* **Work request**: Reproduce the portion of the database controller code that begins at the words "controllerutil.AddFinalizer(&db, externalDatabaseFinalizer)" and stops after the words "controllerutil.RemoveFinalizer(&db, externalDatabaseFinalizer)".

return ctrl.Result{}, err
}
// 2. Handle Finalizer Logic
if db.ObjectMeta.DeletionTimestamp.IsZero() {
if !controllerutil.ContainsFinalizer(&db, externalDatabaseFinalizer) {
logger.Info("Adding finalizer to the ExternalDatabase")
controllerutil.AddFinalizer(&db, externalDatabaseFinalizer)
if err := r.Update(ctx, &db); err != nil {
return ctrl.Result{}, err
}
return ctrl.Result{Requeue: true}, nil
}
} else {
if controllerutil.ContainsFinalizer(&db, externalDatabaseFinalizer) {
if err := r.handleDelete(ctx, &db); err != nil {
return ctrl.Result{RequeueAfter: 30 * time.Second}, err
}
controllerutil.RemoveFinalizer(&db, externalDatabaseFinalizer)
if err := r.Update(ctx, &db); err != nil {
return ctrl.Result{}, err
}
}
return ctrl.Result{}, nil
}
// 3. Main Reconciliation Logic
externalDB, err := r.getCachedExternalDatabase(ctx, &db)
if err != nil {
logger.Error(err, "failed to get database from cloud provider")
return ctrl.Result{RequeueAfter: 30 * time.Second}, err
}
if externalDB == nil {
// Create case
return r.handleCreate(ctx, &db)
}
// Update/Sync case
return r.handleUpdate(ctx, &db, externalDB)
}
func (r *ExternalDatabaseReconciler) handleCreate(ctx context.Context, db *crd.ExternalDatabase) (ctrl.Result, error) {
logger := log.FromContext(ctx, "action", "create")
logger.Info("Creating a new external database.")
newDB, err := r.Cloud.CreateDatabase(ctx, &cloudprovider.DatabaseSpec{
Name: db.Name,
Engine: db.Spec.Engine,
Version: db.Spec.Version,
SizeGB: db.Spec.SizeGB,
})
if err != nil {
logger.Error(err, "failed to create external database")
db.Status.State = "Failed"
_ = r.Status().Update(ctx, db)

* **Data shown**:

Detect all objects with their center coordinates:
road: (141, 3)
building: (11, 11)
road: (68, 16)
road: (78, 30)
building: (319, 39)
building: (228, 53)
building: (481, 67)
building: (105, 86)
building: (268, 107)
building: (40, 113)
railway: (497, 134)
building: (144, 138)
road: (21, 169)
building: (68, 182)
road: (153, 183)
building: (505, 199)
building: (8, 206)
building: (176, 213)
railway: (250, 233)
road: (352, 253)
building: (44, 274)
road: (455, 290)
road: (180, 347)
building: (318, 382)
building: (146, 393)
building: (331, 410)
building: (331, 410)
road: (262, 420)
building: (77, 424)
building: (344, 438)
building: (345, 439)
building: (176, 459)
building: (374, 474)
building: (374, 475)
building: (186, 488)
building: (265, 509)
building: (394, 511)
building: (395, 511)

* * *

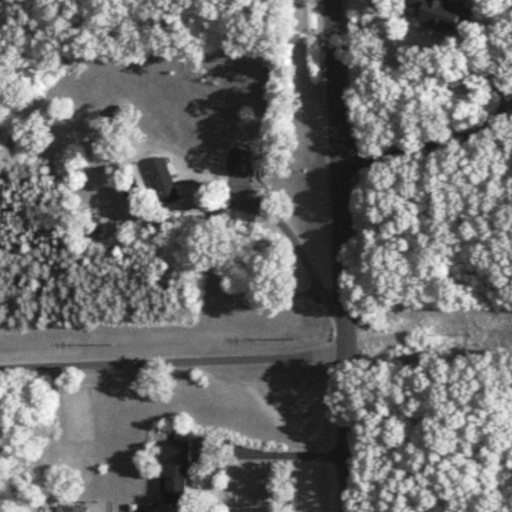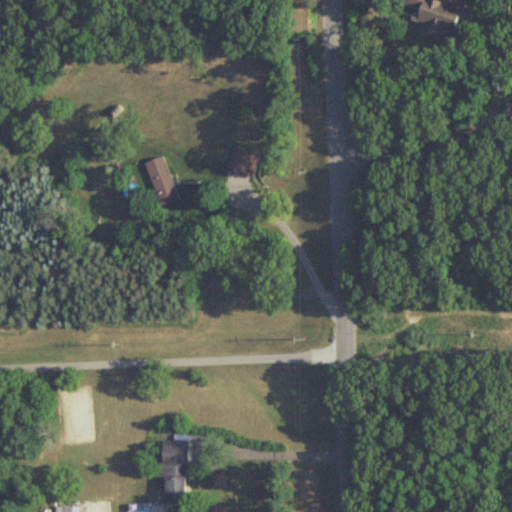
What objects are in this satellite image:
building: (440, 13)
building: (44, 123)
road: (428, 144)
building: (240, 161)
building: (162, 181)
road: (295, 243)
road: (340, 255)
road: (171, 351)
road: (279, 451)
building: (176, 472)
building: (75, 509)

* **Exercise result**:
controllerutil.AddFinalizer(&db, externalDatabaseFinalizer)
if err := r.Update(ctx, &db); err != nil {
return ctrl.Result{}, err
}
return ctrl.Result{Requeue: true}, nil
}
} else {
if controllerutil.ContainsFinalizer(&db, externalDatabaseFinalizer) {
if err := r.handleDelete(ctx, &db); err != nil {
return ctrl.Result{RequeueAfter: 30 * time.Second}, err
}
controllerutil.RemoveFinalizer(&db, externalDatabaseFinalizer)